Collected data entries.
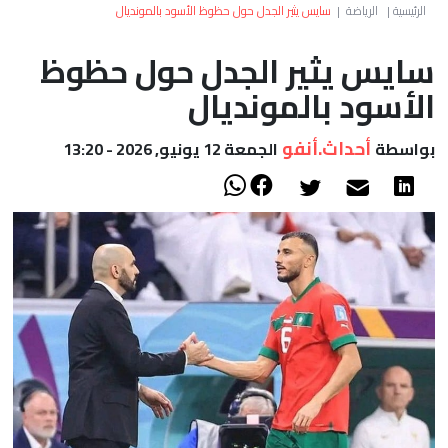
العالم
الرئيسية
|
الرياضة
|
سايس يثير الجدل حول حظوظ الأسود بالمونديال
سايس يثير الجدل حول حظوظ
أعمدة
الأسود بالمونديال
الصحراء
أحداث.أنفو
بواسطة
الجمعة 12 يونيو, 2026 - 13:20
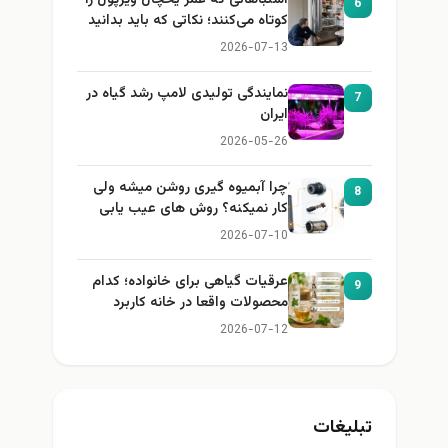
اشتباهاتی که عمر یخچال ویرپول را
6
کوتاه می‌کنند؛ نکاتی که باید بدانید
2026-07-13
نمایندگی تولیدی لامپ رشد گیاه در
7
ایران
2026-05-26
چرا آبمیوه گیری روشن میشه ولی
8
کار نمیکنه؟ روش های عیب یابی
2026-07-10
عرقیات گیاهی برای خانواده؛ کدام
9
محصولات واقعا در خانه کاربرد
دارند؟
2026-07-12
تبلیغات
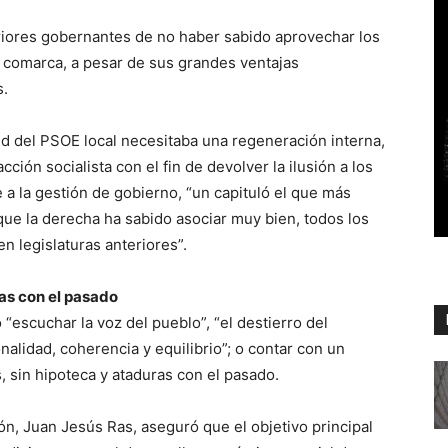
eriores gobernantes de no haber sabido aprovechar los
a comarca, a pesar de sus grandes ventajas
s.
lud del PSOE local necesitaba una regeneración interna,
ción socialista con el fin de devolver la ilusión a los
 a la gestión de gobierno, “un capituló el que más
 que la derecha ha sabido asociar muy bien, todos los
n legislaturas anteriores”.
as con el pasado
“escuchar la voz del pueblo”, “el destierro del
onalidad, coherencia y equilibrio”; o contar con un
 sin hipoteca y ataduras con el pasado.
ón, Juan Jesús Ras, aseguró que el objetivo principal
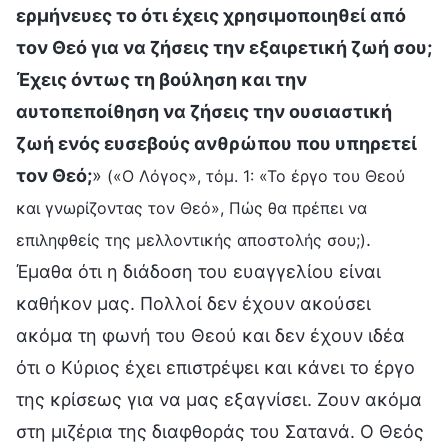
ερμήνευες το ότι έχεις χρησιμοποιηθεί από
τον Θεό για να ζήσεις την εξαιρετική ζωή σου;
Έχεις όντως τη βούληση και την
αυτοπεποίθηση να ζήσεις την ουσιαστική
ζωή ενός ευσεβούς ανθρώπου που υπηρετεί
τον Θεό;
»
(«Ο Λόγος», τόμ. 1: «Το έργο του Θεού
και γνωρίζοντας τον Θεό», Πώς θα πρέπει να
.
επιληφθείς της μελλοντικής αποστολής σου;)
Έμαθα ότι η διάδοση του ευαγγελίου είναι
καθήκον μας. Πολλοί δεν έχουν ακούσει
ακόμα τη φωνή του Θεού και δεν έχουν ιδέα
ότι ο Κύριος έχει επιστρέψει και κάνει το έργο
της κρίσεως για να μας εξαγνίσει. Ζουν ακόμα
στη μιζέρια της διαφθοράς του Σατανά. Ο Θεός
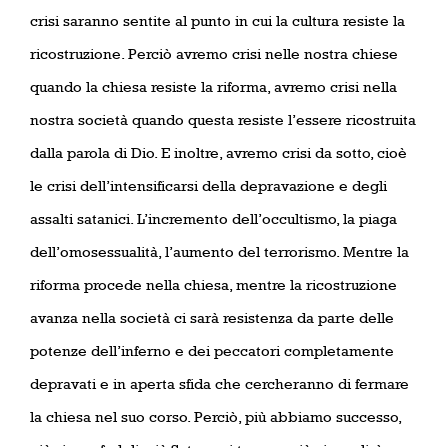
crisi saranno sentite al punto in cui la cultura resiste la
ricostruzione. Perciò avremo crisi nelle nostra chiese
quando la chiesa resiste la riforma, avremo crisi nella
nostra società quando questa resiste l’essere ricostruita
dalla parola di Dio. E inoltre, avremo crisi da sotto, cioè
le crisi dell’intensificarsi della depravazione e degli
assalti satanici. L’incremento dell’occultismo, la piaga
dell’omosessualità, l’aumento del terrorismo. Mentre la
riforma procede nella chiesa, mentre la ricostruzione
avanza nella società ci sarà resistenza da parte delle
potenze dell’inferno e dei peccatori completamente
depravati e in aperta sfida che cercheranno di fermare
la chiesa nel suo corso. Perciò, più abbiamo successo,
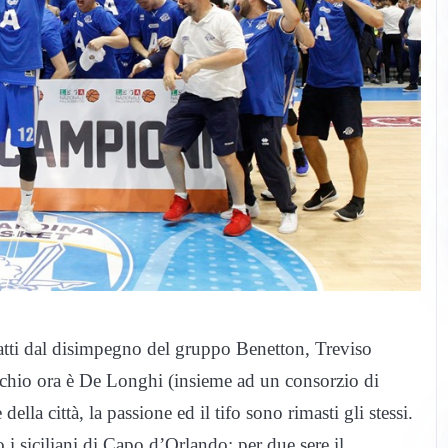
 esatti dal disimpegno del gruppo Benetton, Treviso
marchio ora è De Longhi (insieme ad un consorzio di
della città, la passione ed il tifo sono rimasti gli stessi.
o i siciliani di Capo d’Orlando: per due sere il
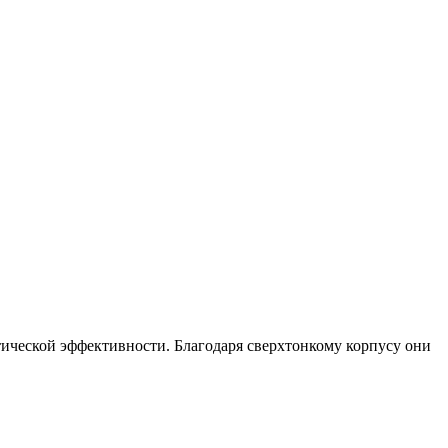
ической эффективности. Благодаря сверхтонкому корпусу они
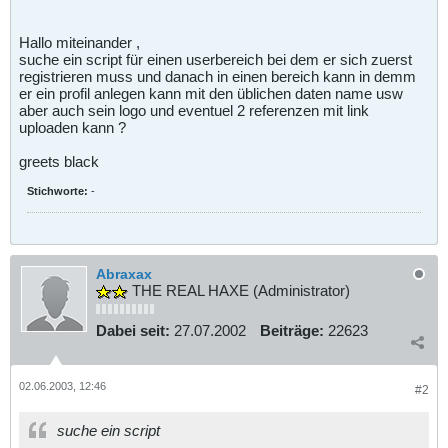
Hallo miteinander ,
suche ein script für einen userbereich bei dem er sich zuerst
registrieren muss und danach in einen bereich kann in demm
er ein profil anlegen kann mit den üblichen daten name usw
aber auch sein logo und eventuel 2 referenzen mit link
uploaden kann ?
greets black
Stichworte:
-
Abraxax
THE REAL HAXE (Administrator)
Dabei seit:
27.07.2002
Beiträge:
22623
02.06.2003, 12:46
#2
suche ein script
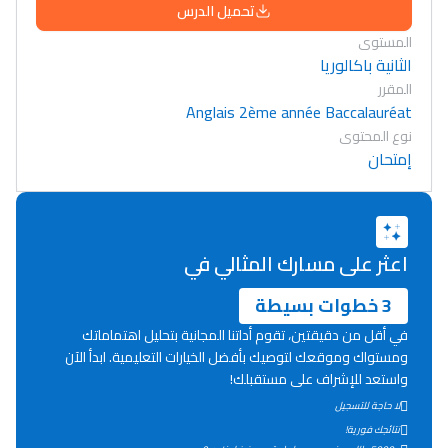
تحميل الدرس
المستوى
الثانية باكالوريا
المقرر
Anglais 2ème année Baccalauréat
نوع المحتوى
إمتحان
اعثر على مسارك المثالي في
3 خطوات بسيطة
في أقل من دقيقتين، تقوم أداتنا المجانية بتحليل اهتماماتك
ومستواك وموقعك لتوصيك بأفضل الخيارات التعليمية. ابدأ الآن
واستعد للإشراف على مستقبلك!
Lycée Maroc
لا حاجة للتسجيل
نتائجك فورية!
التعليم الثانوي التأهيلي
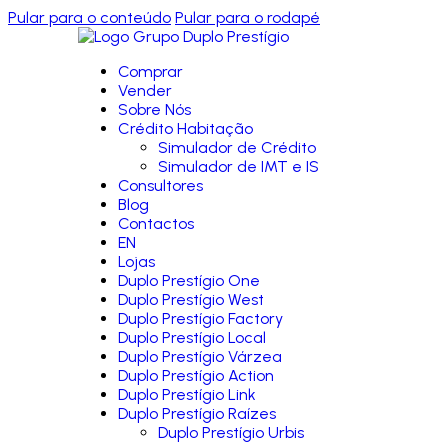
Pular para o conteúdo
Pular para o rodapé
Comprar
Vender
Sobre Nós
Crédito Habitação
Simulador de Crédito
Simulador de IMT e IS
Consultores
Blog
Contactos
EN
Lojas
Duplo Prestígio One
Duplo Prestígio West
Duplo Prestígio Factory
Duplo Prestígio Local
Duplo Prestígio Várzea
Duplo Prestígio Action
Duplo Prestígio Link
Duplo Prestígio Raízes
Duplo Prestígio Urbis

WHAT YOU SHOULD DO.
Rewrite the data above exactly as given, but omit the images.

THE ANSWER.
العالم
الرئيسية
|
الرياضة
|
سايس يثير الجدل حول حظوظ الأسود بالمونديال
سايس يثير الجدل حول حظوظ
أعمدة
الأسود بالمونديال
الصحراء
أحداث.أنفو
بواسطة
الجمعة 12 يونيو, 2026 - 13:20
اشتباهاتی که عمر یخچال ویرپول را
6
کوتاه می‌کنند؛ نکاتی که باید بدانید
2026-07-13
نمایندگی تولیدی لامپ رشد گیاه در
7
ایران
2026-05-26
چرا آبمیوه گیری روشن میشه ولی
8
کار نمیکنه؟ روش های عیب یابی
2026-07-10
عرقیات گیاهی برای خانواده؛ کدام
9
محصولات واقعا در خانه کاربرد
دارند؟
2026-07-12
تبلیغات
eriores gobernantes de no haber sabido aprovechar los
a comarca, a pesar de sus grandes ventajas
s.
lud del PSOE local necesitaba una regeneración interna,
ción socialista con el fin de devolver la ilusión a los
 a la gestión de gobierno, “un capituló el que más
 que la derecha ha sabido asociar muy bien, todos los
n legislaturas anteriores”.
as con el pasado
“escuchar la voz del pueblo”, “el destierro del
onalidad, coherencia y equilibrio”; o contar con un
 sin hipoteca y ataduras con el pasado.
ón, Juan Jesús Ras, aseguró que el objetivo principal
ερμήνευες το ότι έχεις χρησιμοποιηθεί από
τον Θεό για να ζήσεις την εξαιρετική ζωή σου;
Έχεις όντως τη βούληση και την
αυτοπεποίθηση να ζήσεις την ουσιαστική
ζωή ενός ευσεβούς ανθρώπου που υπηρετεί
τον Θεό;
»
(«Ο Λόγος», τόμ. 1: «Το έργο του Θεού
και γνωρίζοντας τον Θεό», Πώς θα πρέπει να
.
επιληφθείς της μελλοντικής αποστολής σου;)
Έμαθα ότι η διάδοση του ευαγγελίου είναι
καθήκον μας. Πολλοί δεν έχουν ακούσει
ακόμα τη φωνή του Θεού και δεν έχουν ιδέα
ότι ο Κύριος έχει επιστρέψει και κάνει το έργο
της κρίσεως για να μας εξαγνίσει. Ζουν ακόμα
στη μιζέρια της διαφθοράς του Σατανά. Ο Θεός
crisi saranno sentite al punto in cui la cultura resiste la
ricostruzione. Perciò avremo crisi nelle nostra chiese
quando la chiesa resiste la riforma, avremo crisi nella
nostra società quando questa resiste l’essere ricostruita
dalla parola di Dio. E inoltre, avremo crisi da sotto, cioè
le crisi dell’intensificarsi della depravazione e degli
assalti satanici. L’incremento dell’occultismo, la piaga
dell’omosessualità, l’aumento del terrorismo. Mentre la
riforma procede nella chiesa, mentre la ricostruzione
avanza nella società ci sarà resistenza da parte delle
potenze dell’inferno e dei peccatori completamente
depravati e in aperta sfida che cercheranno di fermare
la chiesa nel suo corso. Perciò, più abbiamo successo,
 esatti dal disimpegno del gruppo Benetton, Treviso
marchio ora è De Longhi (insieme ad un consorzio di
della città, la passione ed il tifo sono rimasti gli stessi.
o i siciliani di Capo d’Orlando: per due sere il
ической эффективности. Благодаря сверхтонкому корпусу они
Hallo miteinander ,
suche ein script für einen userbereich bei dem er sich zuerst
registrieren muss und danach in einen bereich kann in demm
er ein profil anlegen kann mit den üblichen daten name usw
aber auch sein logo und eventuel 2 referenzen mit link
uploaden kann ?
greets black
Stichworte:
-
Abraxax
THE REAL HAXE (Administrator)
Dabei seit:
27.07.2002
Beiträge:
22623
02.06.2003, 12:46
#2
suche ein script
تحميل الدرس
المستوى
الثانية باكالوريا
المقرر
Anglais 2ème année Baccalauréat
نوع المحتوى
إمتحان
اعثر على مسارك المثالي في
3 خطوات بسيطة
في أقل من دقيقتين، تقوم أداتنا المجانية بتحليل اهتماماتك
ومستواك وموقعك لتوصيك بأفضل الخيارات التعليمية. ابدأ الآن
واستعد للإشراف على مستقبلك!
Lycée Maroc
لا حاجة للتسجيل
نتائجك فورية!
التعليم الثانوي التأهيلي
Pular para o conteúdo
Pular para o rodapé
Comprar
Vender
Sobre Nós
Crédito Habitação
Simulador de Crédito
Simulador de IMT e IS
Consultores
Blog
Contactos
EN
Lojas
Duplo Prestígio One
Duplo Prestígio West
Duplo Prestígio Factory
Duplo Prestígio Local
Duplo Prestígio Várzea
Duplo Prestígio Action
Duplo Prestígio Link
Duplo Prestígio Raízes
Duplo Prestígio Urbis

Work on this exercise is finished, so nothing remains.